Вдруг на фоне заходящего солнца — силуэт. Кто-то подходит ко мне, и я ничуть не удивлена, что это покойный отец. Он в охотничьем костюме. Как дорога мне его стройная, несмотря на возраст, фигура, его благородная осанка, походка!
Горячая волна любви и отчаяния захлестывает меня. Я, заломив руки, соскальзываю с пня на колени:
— Папа! Мне так тяжело, так невыносимо тяжело, папа! Как долго смогу я выносить такие мучения? Я не могу больше…
Он с грустью смотрит на меня и произносит лишь одно слово: «Восемь».
На лес, на поляну наползает тьма. Я ничего не вижу. Лишь слышу, как шуршат опавшие листья под его ногами.
«Восемь» — лет? дней? недель?
Между тем днем, когда я, вооружившись косой, провела первую борозду моего подневольного труда в Кузедееве, и той ночью, когда я, забросив топор под ступеньки конторы и шагнув на лед, заглянула в черную прорубь, откуда на меня дохнула смерть, прошло — день в день — ровно 8 месяцев. Больше я не выдержала, но это был не конец, а начало. Начало нового периода жизни — побег из ссылки.
Шаг за шагом иду к концу
Если бросить камень, то сперва он летит с большой скоростью, почти параллельно земле, затем… Затем скорость его убывает, и он по дуге приближается к земле, куда падает почти вертикально и, немного покатившись, замирает.
В эти февральские дни 1942 года я была уже на той части траектории, которая круто идет вниз.
Как это жутко — чувствовать, что с каждым днем сил все меньше и меньше! Пожалуй, в старости каждый человек переживает нечто подобное, но там эти перемены носят совсем иной характер, и то, что старик утрачивает с каждым годом, я теряла с каждым днем. Старика сопровождает по дорожке, что ведет под уклон, старость. Меня же толкали в пропасть три спутника: голод, холод и непосильный труд.
И все-таки я боролась.
Следует объяснить, что местные собаки, охотничьи лайки, помогают в охоте не только на белок, колонков или бурундуков, но и на ценных зверей, таких, как соболь. Собак регистрируют осенью, и на них полагается 8 килограммов «отсыпного» в месяц, то есть в 3 раза больше, чем на ребенка. Поэтому охотники съели собак, но продолжали получать на них паек. Кто стал бы думать, что рано или поздно эта хитрость всплывет наружу? Люди жили сегодняшним днем.
К моему счастью, все местные собаки были съедены, и некоторое время меня выручали собачьи кости. Вываренные, обглоданные, обсосанные. Их можно было раздробить обухом топора и съесть. Но и эта лафа скоро отошла. Многие из моих земляков узнали об этом изобретении, и, поскольку патента на него у меня не было, то они перехватили мою идею. К тому же у них было преимущество: они не работали, откупаясь тем, что отдавали последние домашние вещи, и сидели дома, получая как иждевенцы по 150 грамм. Я же работала от темна до темна. На мою долю не оставалось и костей.

__ЗАДАНИЕ 1__: Верните из отрывка дословно фрагмент, который открывается словами «Горячая волна любви» и завершается словами «под его ногами.».
__ЗАДАНИЕ 2__: Сколько килограммов «отсыпного» в месяц полагалось, согласно отрывку, на зарегистрированную охотничью собаку?

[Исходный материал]
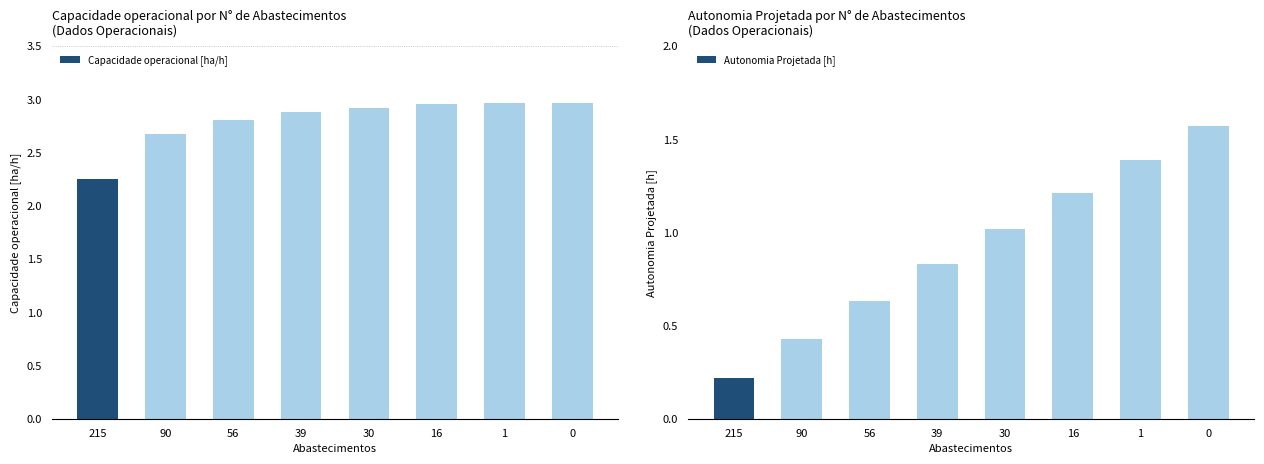

List the series in order of their peak value, highest first.

Capacidade operacional [ha/h], Autonomia Projetada [h]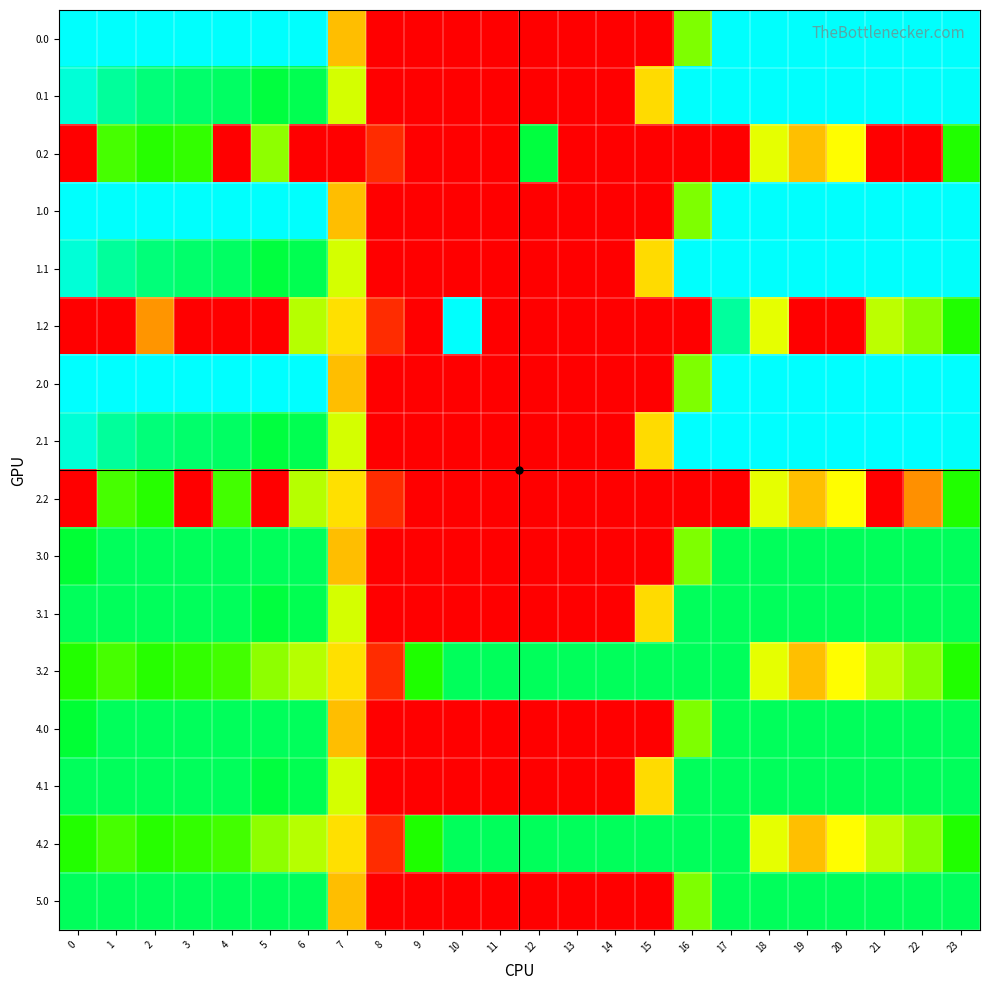

At which category does the chart reach its minimum across all series?

8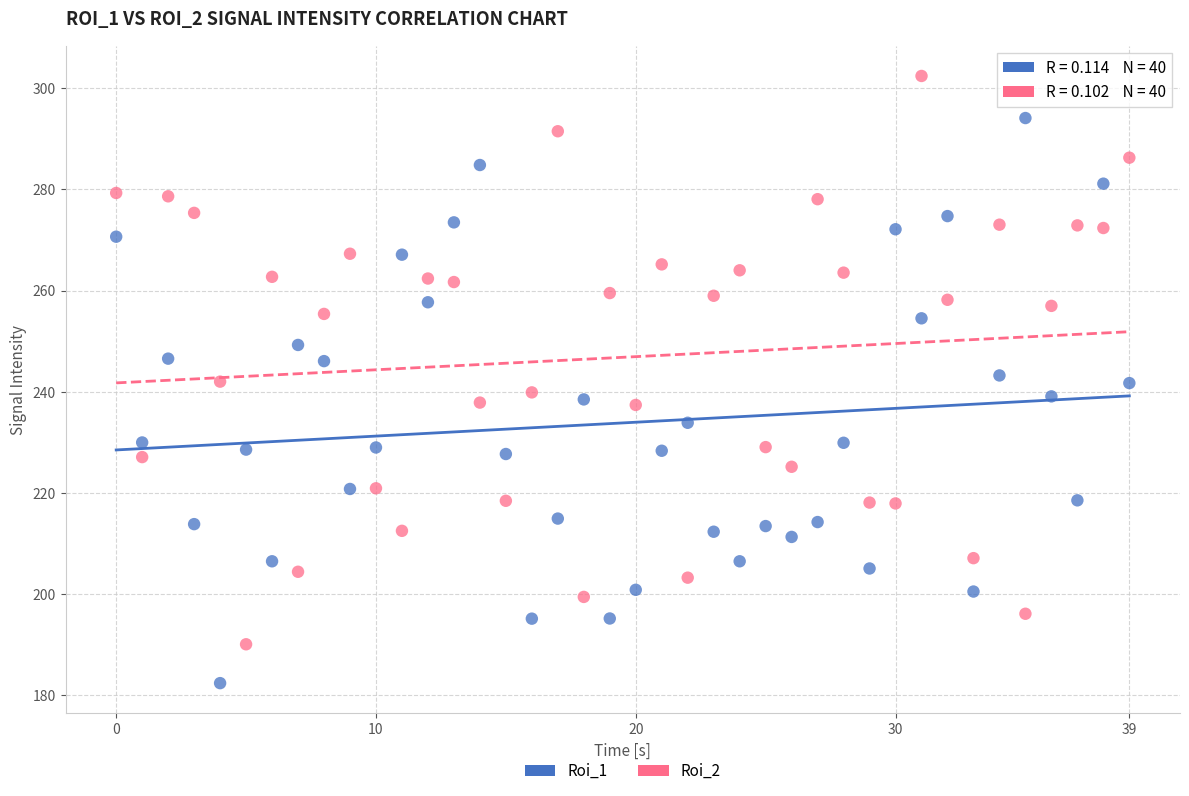

Which series reaches the maximum Y coordinate?

Roi_2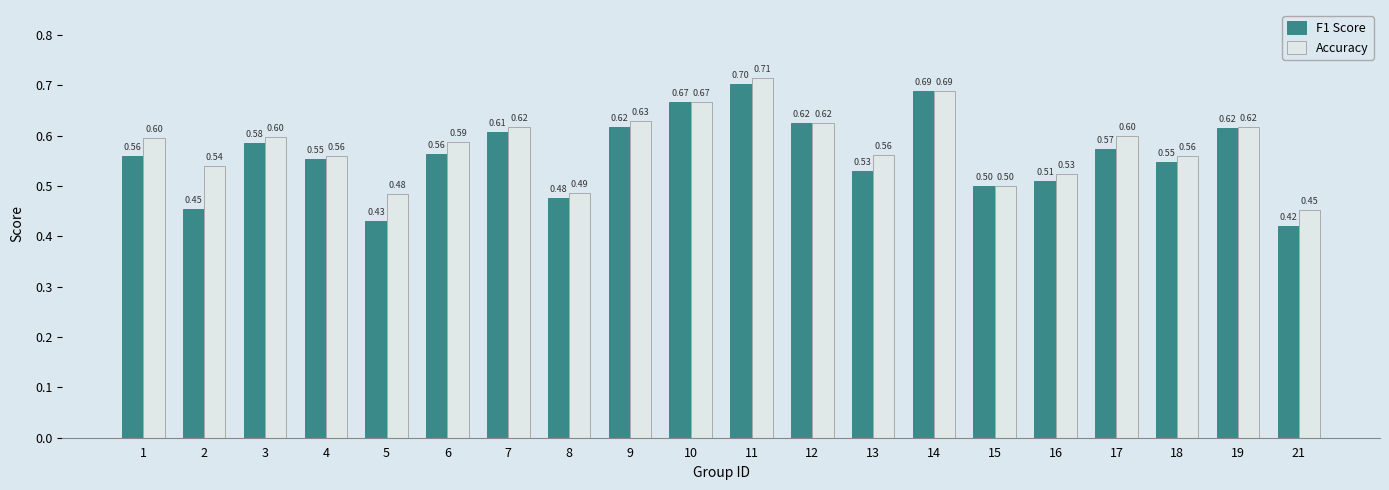

At which category is the sum across all series the highest?

11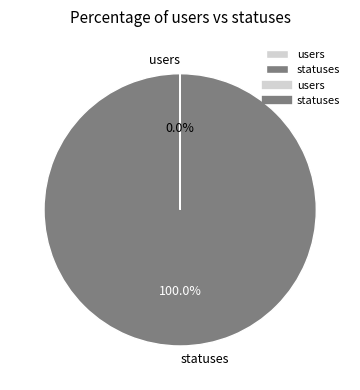

What is the majority slice?

statuses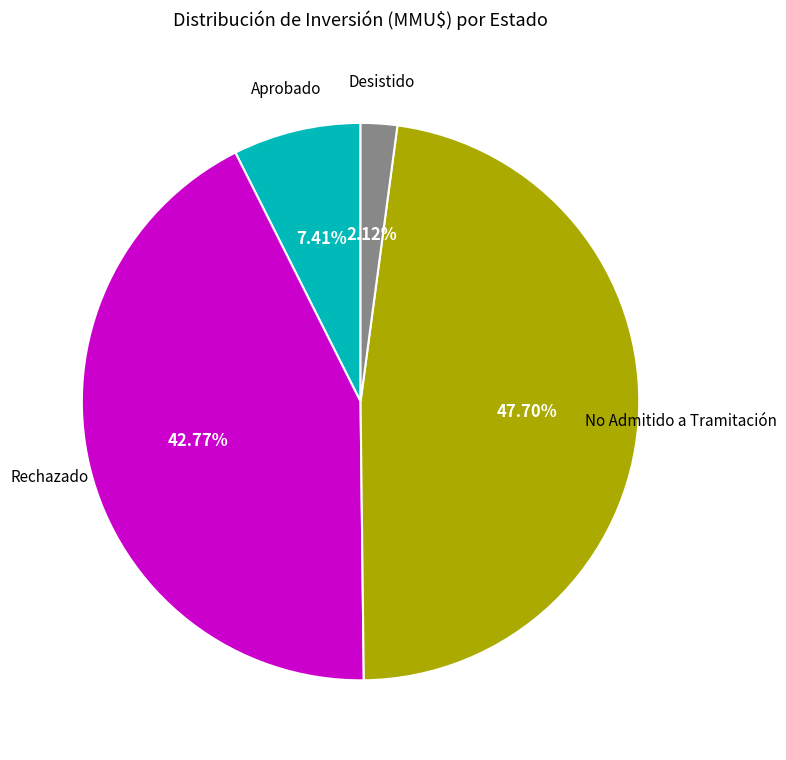

Does any single category account for the majority?

No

__ОТВЕТ К ЗАДАНИЮ 1__:
Горячая волна любви и отчаяния захлестывает меня. Я, заломив руки, соскальзываю с пня на колени:
— Папа! Мне так тяжело, так невыносимо тяжело, папа! Как долго смогу я выносить такие мучения? Я не могу больше…
Он с грустью смотрит на меня и произносит лишь одно слово: «Восемь».
На лес, на поляну наползает тьма. Я ничего не вижу. Лишь слышу, как шуршат опавшие листья под его ногами.

__ОТВЕТ К ЗАДАНИЮ 2__: 8 килограммов в месяц.